## Data under study
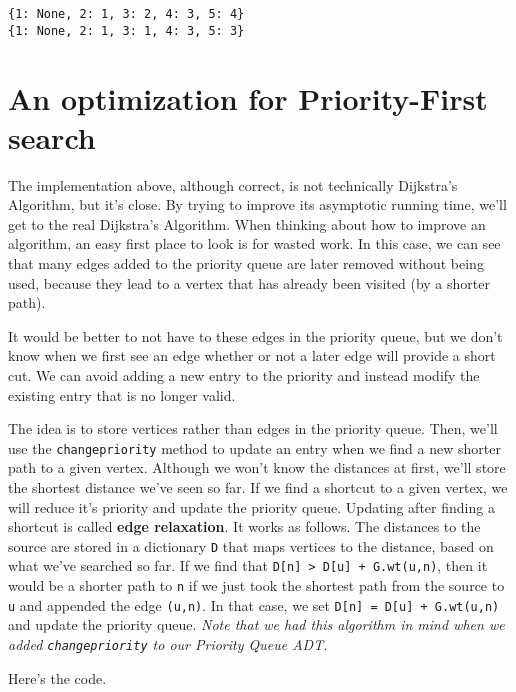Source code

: \begin{Verbatim}
{1: None, 2: 1, 3: 2, 4: 3, 5: 4}
{1: None, 2: 1, 3: 1, 4: 3, 5: 3}

\end{Verbatim}

\section{An optimization for Priority-First search}


The implementation above, although correct, is not technically Dijkstra's Algorithm, but it's close.
By trying to improve its asymptotic running time, we'll get to the real Dijkstra's Algorithm.
When thinking about how to improve an algorithm, an easy first place to look is for wasted work.
In this case, we can see that many edges added to the priority queue are later removed without being used, because they lead to a vertex that has already been visited (by a shorter path).


It would be better to not have to these edges in the priority queue, but we don't know when we first see an edge whether or not a later edge will provide a short cut.
We can avoid adding a new entry to the priority and instead modify the existing entry that is no longer valid.


The idea is to store vertices rather than edges in the priority queue.
Then, we'll use the \texttt{changepriority} method to update an entry when we find a new shorter path to a given vertex.
Although we won't know the distances at first, we'll store the shortest distance we've seen so far.
If we find a shortcut to a given vertex, we will reduce it's priority and update the priority queue.
Updating after finding a shortcut is called \textbf{edge relaxation}.
It works as follows.
The distances to the source are stored in a dictionary \texttt{D} that maps vertices to the distance, based on what we've searched so far.
If we find that \texttt{D[n] > D[u] + G.wt(u,n)}, then it would be a shorter path to \texttt{n} if we just took the shortest path from the source to \texttt{u} and appended the edge \texttt{(u,n)}.  In that case, we set \texttt{D[n] = D[u] + G.wt(u,n)} and update the priority queue.
\emph{Note that we had this algorithm in mind when we added \texttt{changepriority} to our Priority Queue ADT.}


Here's the code.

## What the exercise asks
Since the pictures don't belong in the copy, copy only the rest of the entries above exactly.

## Response to this task
Source code

: \begin{Verbatim}
{1: None, 2: 1, 3: 2, 4: 3, 5: 4}
{1: None, 2: 1, 3: 1, 4: 3, 5: 3}

\end{Verbatim}

\section{An optimization for Priority-First search}


The implementation above, although correct, is not technically Dijkstra's Algorithm, but it's close.
By trying to improve its asymptotic running time, we'll get to the real Dijkstra's Algorithm.
When thinking about how to improve an algorithm, an easy first place to look is for wasted work.
In this case, we can see that many edges added to the priority queue are later removed without being used, because they lead to a vertex that has already been visited (by a shorter path).


It would be better to not have to these edges in the priority queue, but we don't know when we first see an edge whether or not a later edge will provide a short cut.
We can avoid adding a new entry to the priority and instead modify the existing entry that is no longer valid.


The idea is to store vertices rather than edges in the priority queue.
Then, we'll use the \texttt{changepriority} method to update an entry when we find a new shorter path to a given vertex.
Although we won't know the distances at first, we'll store the shortest distance we've seen so far.
If we find a shortcut to a given vertex, we will reduce it's priority and update the priority queue.
Updating after finding a shortcut is called \textbf{edge relaxation}.
It works as follows.
The distances to the source are stored in a dictionary \texttt{D} that maps vertices to the distance, based on what we've searched so far.
If we find that \texttt{D[n] > D[u] + G.wt(u,n)}, then it would be a shorter path to \texttt{n} if we just took the shortest path from the source to \texttt{u} and appended the edge \texttt{(u,n)}.  In that case, we set \texttt{D[n] = D[u] + G.wt(u,n)} and update the priority queue.
\emph{Note that we had this algorithm in mind when we added \texttt{changepriority} to our Priority Queue ADT.}


Here's the code.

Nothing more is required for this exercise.